** Opening Supplied data block **

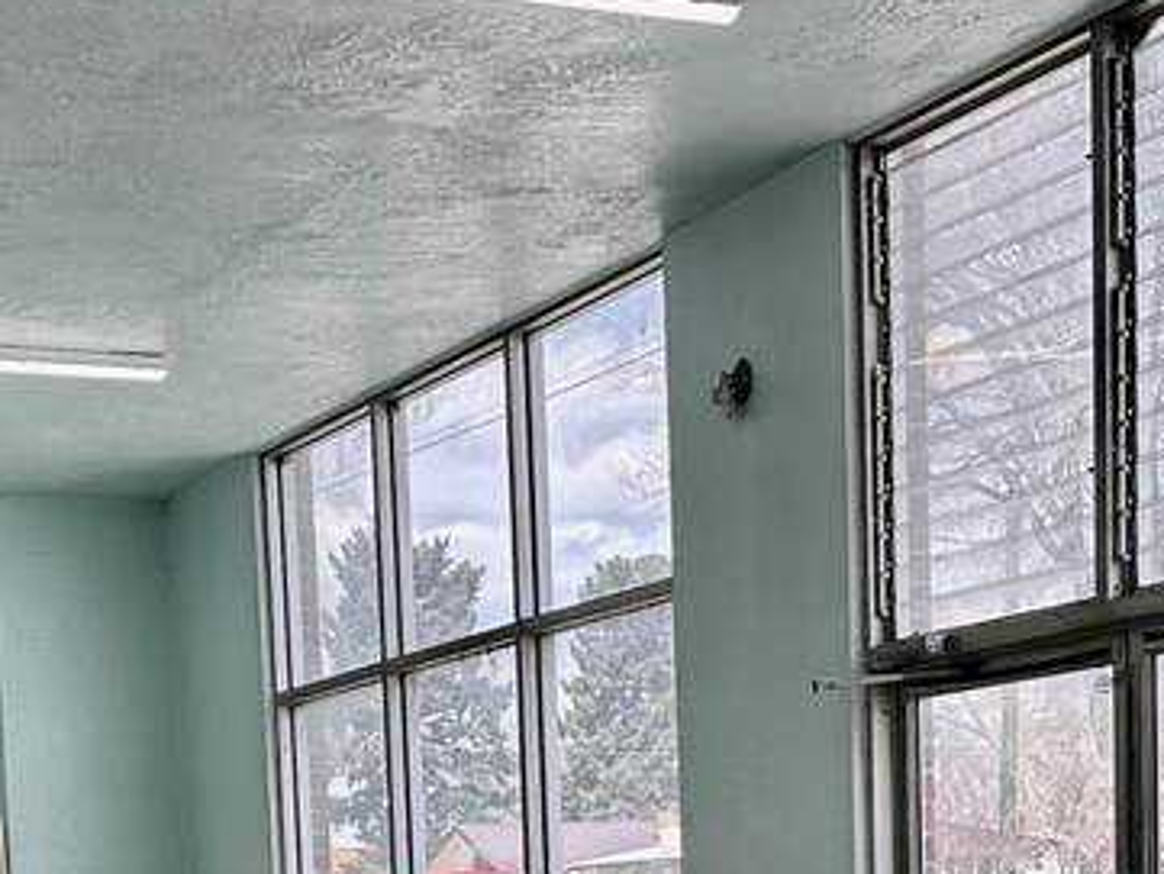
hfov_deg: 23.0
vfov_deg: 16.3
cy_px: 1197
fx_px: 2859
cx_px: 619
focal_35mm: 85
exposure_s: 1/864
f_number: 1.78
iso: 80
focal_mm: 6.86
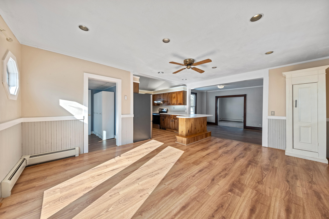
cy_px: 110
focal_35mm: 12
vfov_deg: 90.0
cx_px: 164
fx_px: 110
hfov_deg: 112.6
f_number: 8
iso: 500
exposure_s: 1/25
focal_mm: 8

** Closing Supplied data block **

* **Task item**:
The required output is the lines from the one containing "fx_px: 2859" through the end of the data, printed exactly, with no pictures.

* **Response area**:
fx_px: 2859
cx_px: 619
focal_35mm: 85
exposure_s: 1/864
f_number: 1.78
iso: 80
focal_mm: 6.86
cy_px: 110
focal_35mm: 12
vfov_deg: 90.0
cx_px: 164
fx_px: 110
hfov_deg: 112.6
f_number: 8
iso: 500
exposure_s: 1/25
focal_mm: 8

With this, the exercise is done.